El fantasma de Canterville
Al final del siglo XIX, cuando ya el ferrocarril, el automóvil y la luz
eléctrica habían sido inventados allá por los años 1800 y pico, el
estadounidense
Hiram B. Otis fue nombrado por el gobierno
embajador de su país en la vieja Inglaterra. El señor Otis, a pesar de
las advertencias, decidió comprar una antigua mansión que nadie
había querido adquirir; ya que, según todo el mundo, era habitada
por el fantasma de Sir Simon de Canterville, desde hacía 300 años.
Le advirtieron que aquel fantasma había provocado la muerte de su
esposa, la locura de una duquesa, cuatro doncellas y un sacerdote,
la asfixia con una carta de naipe de otro de sus descendientes, el
suicidio de un mayordomo, una vergüenza eterna de otra
descendiente suya, quien tuvo que usar, hasta su muerte, una cinta
de terciopelo que le cubriera la marca de cinco dedos candentes
sobre la blanca piel de su cuello y otros muchos horrores más.

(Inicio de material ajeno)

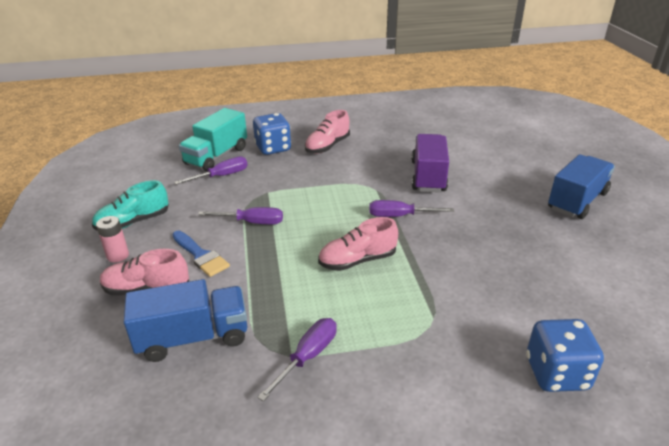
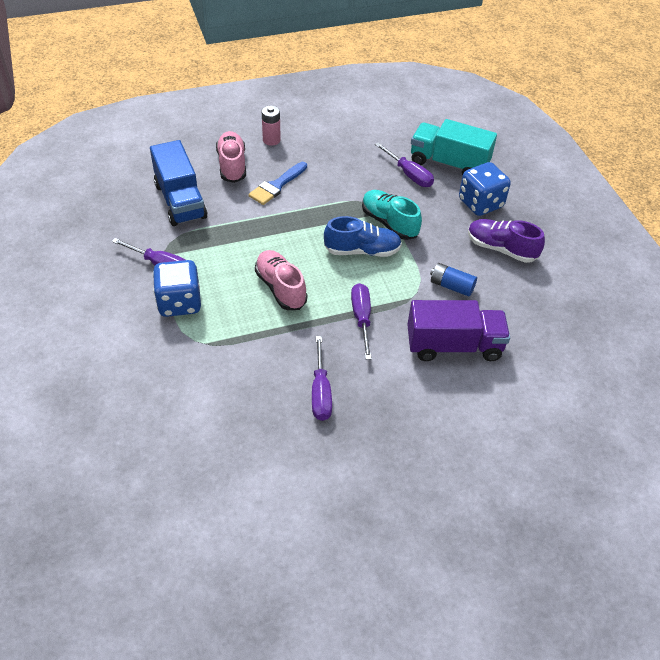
camera: 80 degrees right, 15 degrees up
turquoise shoe [92,180,169,231] -> turquoise shoe moved to [362,190,422,240]
purple screwdriver [198,207,283,225] -> purple screwdriver moved to [312,336,332,421]
pink shoe [305,110,350,154] -> purple shoe [468,219,545,263]
blue dice [526,319,604,392] -> blue dice moved to [153,260,201,317]
blue truck [548,154,615,219] -> none
none -> blue shoe [324,216,402,257]
none -> blue battery [430,263,477,296]

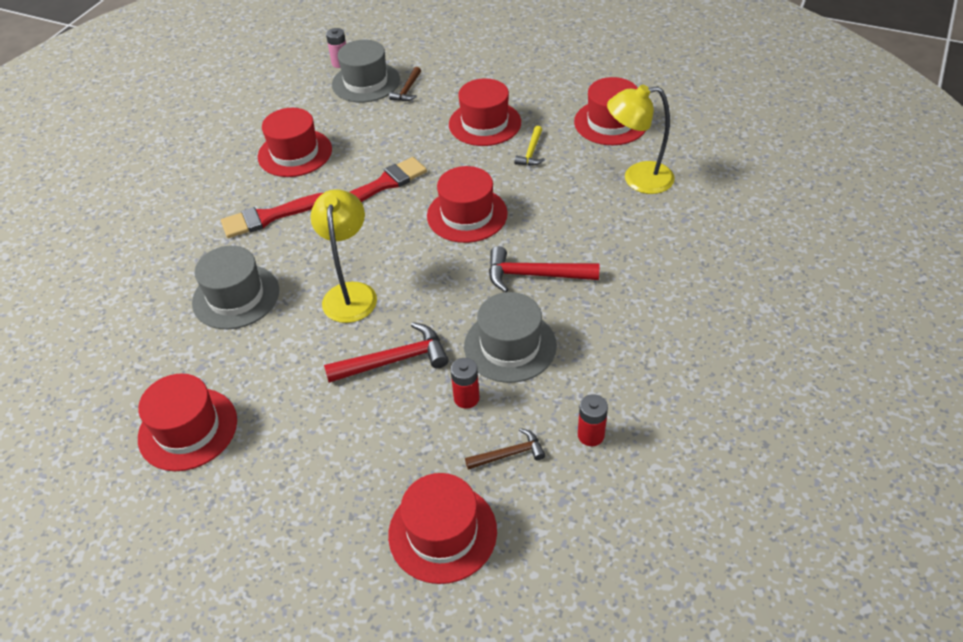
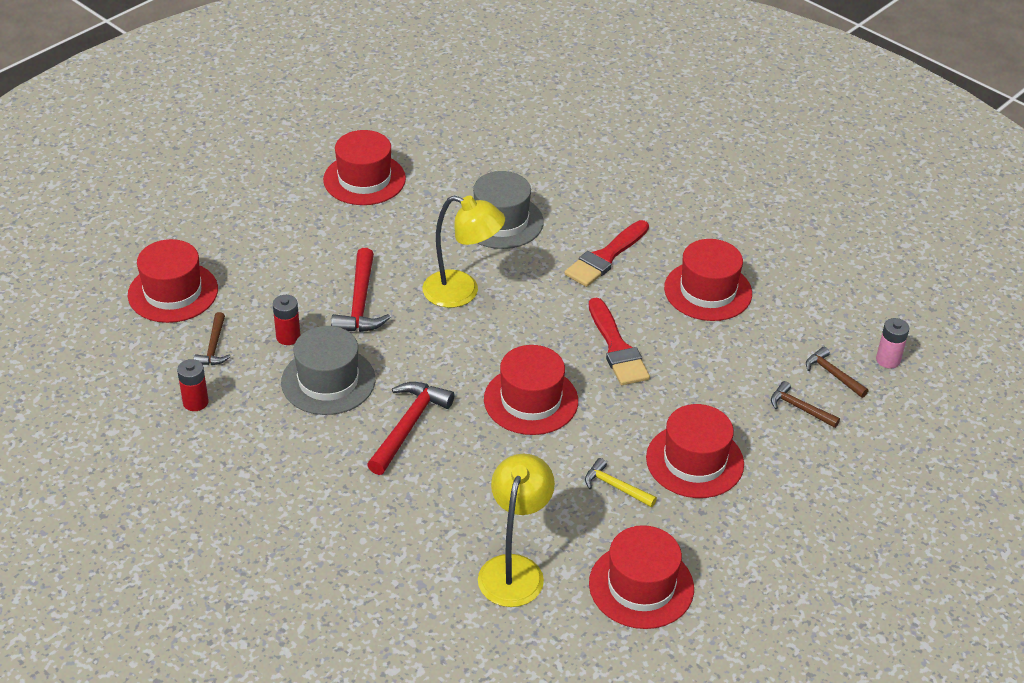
camera: 105 degrees right, 5 degrees down
red brush [221,193,323,238] -> red brush turned 135 degrees counterclockwise [564,220,649,287]
grey hat [332,40,400,102] -> brown hammer [806,347,868,398]

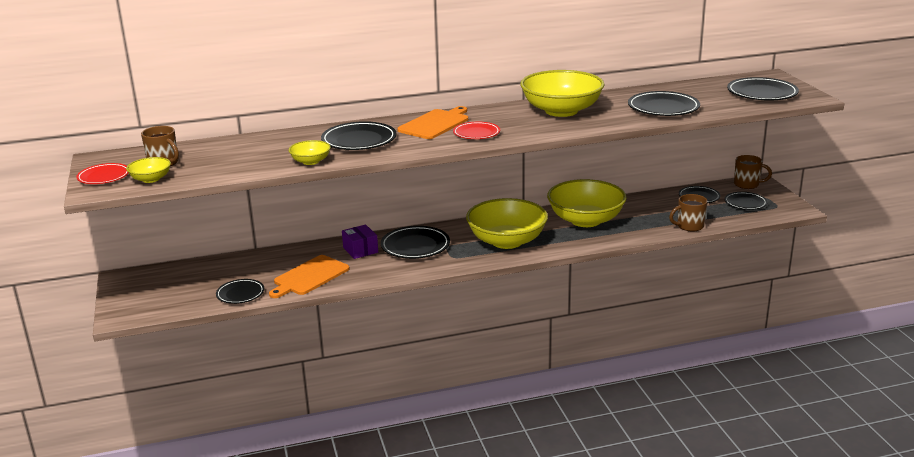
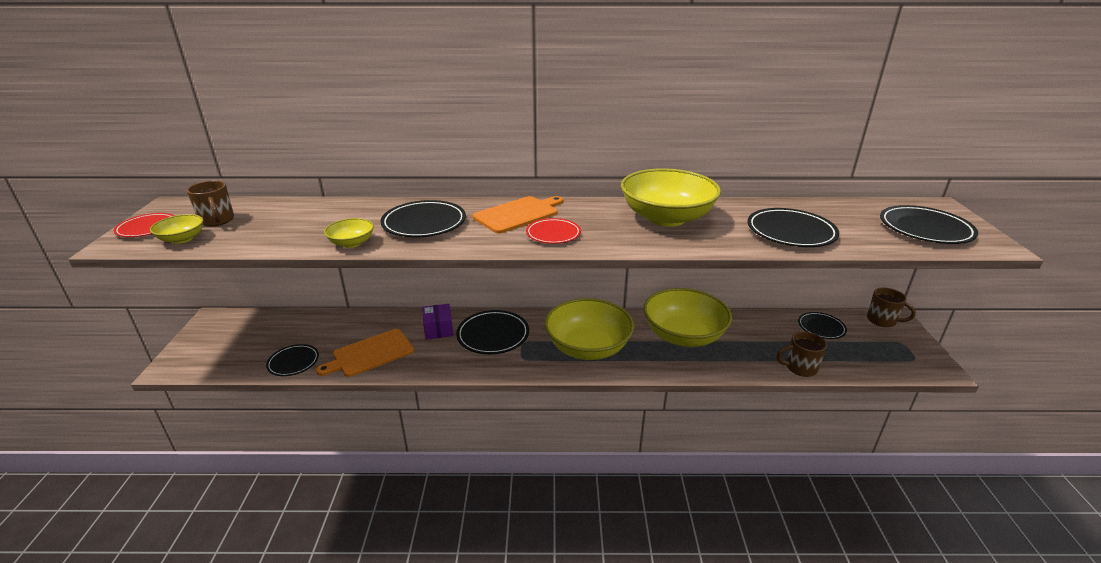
camera: 15 degrees right, 5 degrees up
black plate [725,192,767,210] -> none

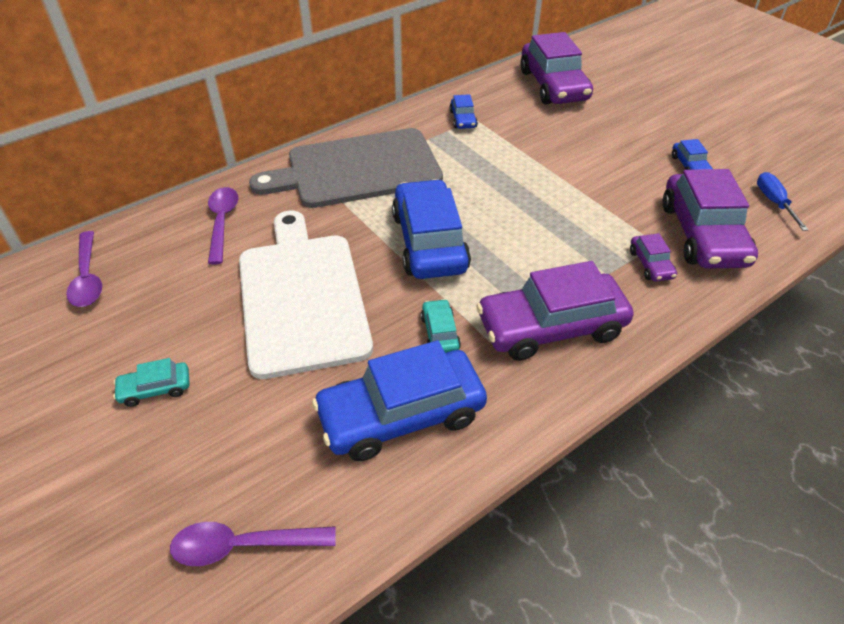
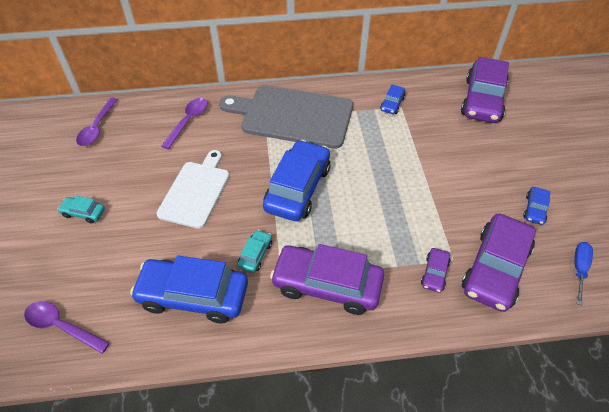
camera: 30 degrees right, 5 degrees up
white cutting board [239,211,373,379] -> white cutting board [156,150,230,229], size x0.65

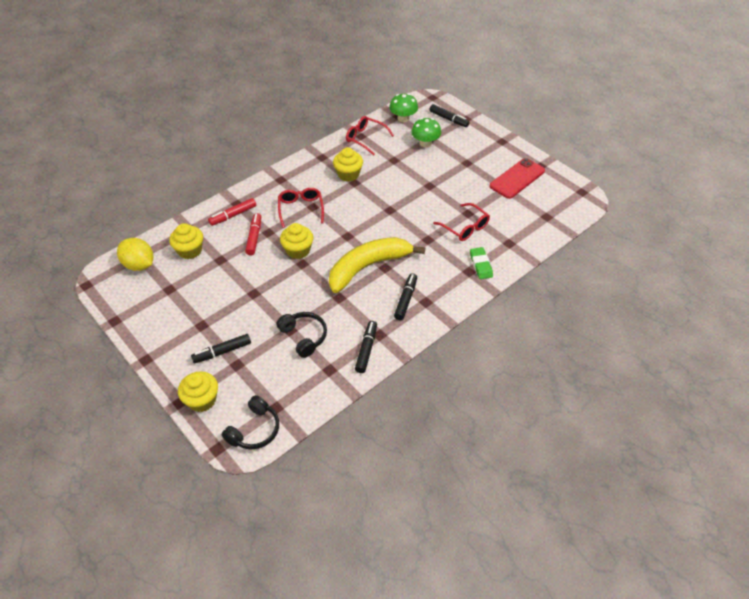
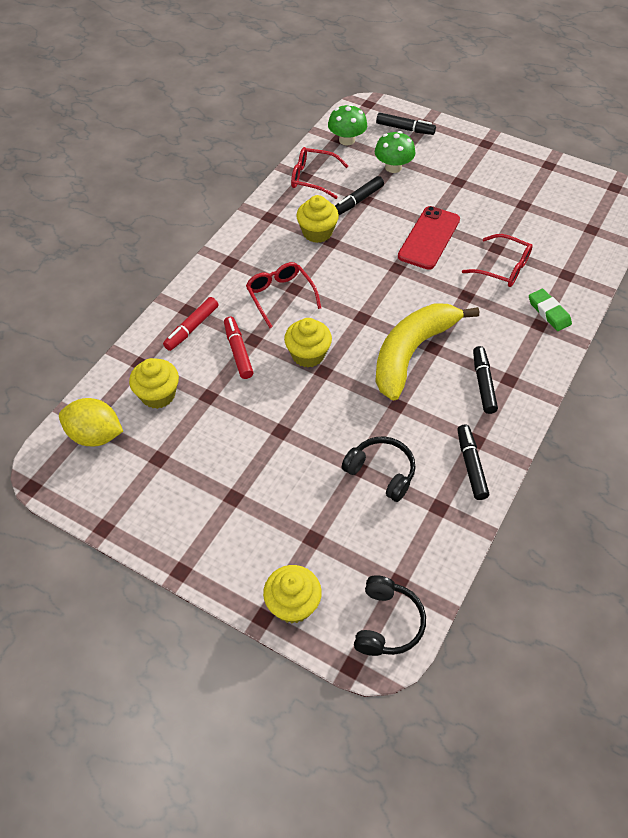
camera: 20 degrees left, 5 degrees up
black marker [191,334,251,363] -> black marker moved to [335,176,384,215]
red phone [489,158,545,199] -> red phone moved to [398,206,460,270]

No obstante, el ministro estadounidense compró la propiedad,
indicando que la adquiría incluyendo el fantasma y todos los muebles
de la casa.
La familia Otis estaba compuesta por Mrs. Hiram, su esposa;
Washington, su hijo mayor; Virginia, la segunda; y dos traviesos
chicuelos que además eran gemelos. Para nuestra sorpresa, el
arribo de esta familia, fue una desgracia no para ellos, sino para el
fantasma, el temible y temido fantasma de Canterville; su relación
con todos y cada uno de los miembros de esta familia, llegada del
otro lado del mar, fue desastrosa, excepto con Virginia, quien tenía
15 años de edad.
El pobre fantasma, acostumbrado a lograr en un segundo que los cabellos de
alguien se tornaran blancos, o que su corazón se detuviera o que, en el mejor
de los casos, se lanzara despavorido por una ventana, al cabo de poco tiempo
se vio reducido al rincón más recóndito de su mansión, escondiéndose de los
Otis y con ganas de suicidarse, no obstante de ya estar muerto.
En guerra con cada uno, excepto con Virginia, sólo había logrado que Mr.
Otis lubricara con aceite sus cadenas para que no sonaran, que la señora
Otis le diera remedios para el estómago y la garganta con el fin de evitar sus
gruñidos y sonidos guturales; que Washington limpiara una y otra vez las
manchas de sangre que dejaba en el piso y, por último, lo peor: que los
mellizos lo hicieran rodar por las escaleras, lo sacaran corriendo
a almohadazos y, aunque nos resulte insólito, lo asustaran con
un fantasma falso.
Sin duda la causa de esta lamentable situación fue no haber
entendido que con los “modernos” estadounidenses no podía
relacionarse como él estaba acostumbrado a hacerlo. Por fortuna,
con Virginia estableció otro tipo de relación, hecho que finalmente,
no sólo lo salvó sino que logró lo que todo fantasma sueña, así
creamos lo contrario: descansar en paz.
Quién sabe por qué razón él nunca atacó
a Virginia y ella tampoco a él; un día
ella lo buscó en su oscuro rincón, lo
regañó con mucha dulzura por su mal
comportamiento y le pidió que le indicara
cómo lo podía ayudar. Lo que nadie sabía
era que un antiguo vaticinio escrito en
la mansión decía: “cuando una joven
logre conseguir que el fantasma se
arrepienta y pida perdón, reinará la paz
en Canterville”, entonces éste se cumplió: el fantasma se
arrepintió y su cansada alma por fin pudo descansar.